Chinese surgical instruments manufacturer Kangji Medical is set to raise up to $404 million through its initial public offering (IPO) in Hong Kong. The company joins a growing list of Chinese firms now taking advantage of increased investor interest in medical-related stocks in Hong Kong.
Kangji Medical has set an indicative price range for its stocks of HK$12.36 to HK$13.88 per share. The offering of its stocks in Hong Kong is scheduled to start today, Tuesday, and last until Friday, June 19. The company's stocks will then be listed on the exchange's main board on June 29 after it announces its final pricing. Goldman Sachs, Citic Securities, and Bank of America are acting as the listing's bookrunners.
Major investors in the company such as Hillhouse Capital, FMR, BlackRock, Cormorant Asset Management, Lake Bleu Capital, Oaktree Capital, and OrbiMed Capital have already committed to buying a combined $165 million worth of the IPO's international placement tranche. Based on its 2021 expected earnings, the company is set to have a price-to-earnings multiple of up to 29.4 times.

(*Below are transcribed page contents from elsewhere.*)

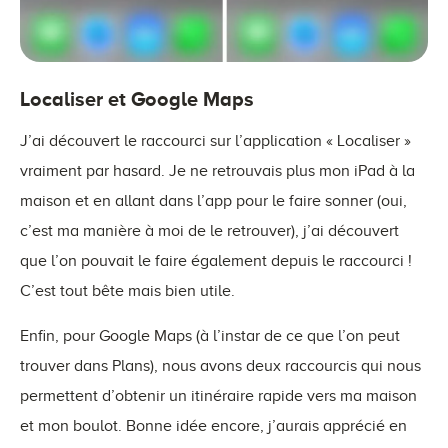
Localiser et Google Maps
J’ai découvert le raccourci sur l’application « Localiser »
vraiment par hasard. Je ne retrouvais plus mon iPad à la
maison et en allant dans l’app pour le faire sonner (oui,
c’est ma manière à moi de le retrouver), j’ai découvert
que l’on pouvait le faire également depuis le raccourci !
C’est tout bête mais bien utile.
Enfin, pour Google Maps (à l’instar de ce que l’on peut
trouver dans Plans), nous avons deux raccourcis qui nous
permettent d’obtenir un itinéraire rapide vers ma maison
et mon boulot. Bonne idée encore, j’aurais apprécié en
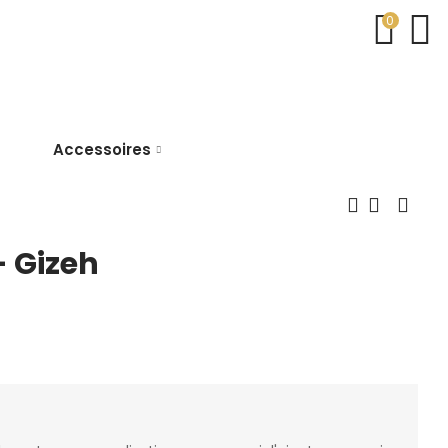
0
Accessoires
- Gizeh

Depending on the demand for its stock, US private equity firm TPG is set to sell an additional 33.81 million Kangji shares as part of an overallotment option. TPG is one of Kangji's largest investors. The company initially invested in the Chinese firm back in 2017, purchasing a 25 percent stake in the company when its stock prices were still worth about 76.84 yuan per share.
Since then, the company has grown significantly after expanding its operations throughout the nation. Last year, the company reported an annual net profit of 326.74 million yuan, a 46 percent increase compared to its profits in 2018. According to its preliminary prospectus filing in Hong Kong, Kangji plans to use the proceeds of the share sale to further expand its production capabilities. The company also plans to bolster its research and development activities as well as fund possible acquisitions.
Four Chinese healthcare companies have floated their stocks in Hong Kong so far this year, raising a combined $1.25 billion. In Shanghai, 13 healthcare companies have completed their share sales worth a combined $1.69 billion.
Another healthcare company that is planning to float its shares in Hong Kong is Shanghai-based radiotherapy service provider Hygeia Healthcare. The company is aiming to raise between $300 million and $400 million through its Hong Kong IPO. Hygeia Healthcare is expected to launch its IPO sometime this month at the earliest. Immunotherapy biopharmaceutical firm Immunotehc Biopharm is also set to launch an IPO in the city.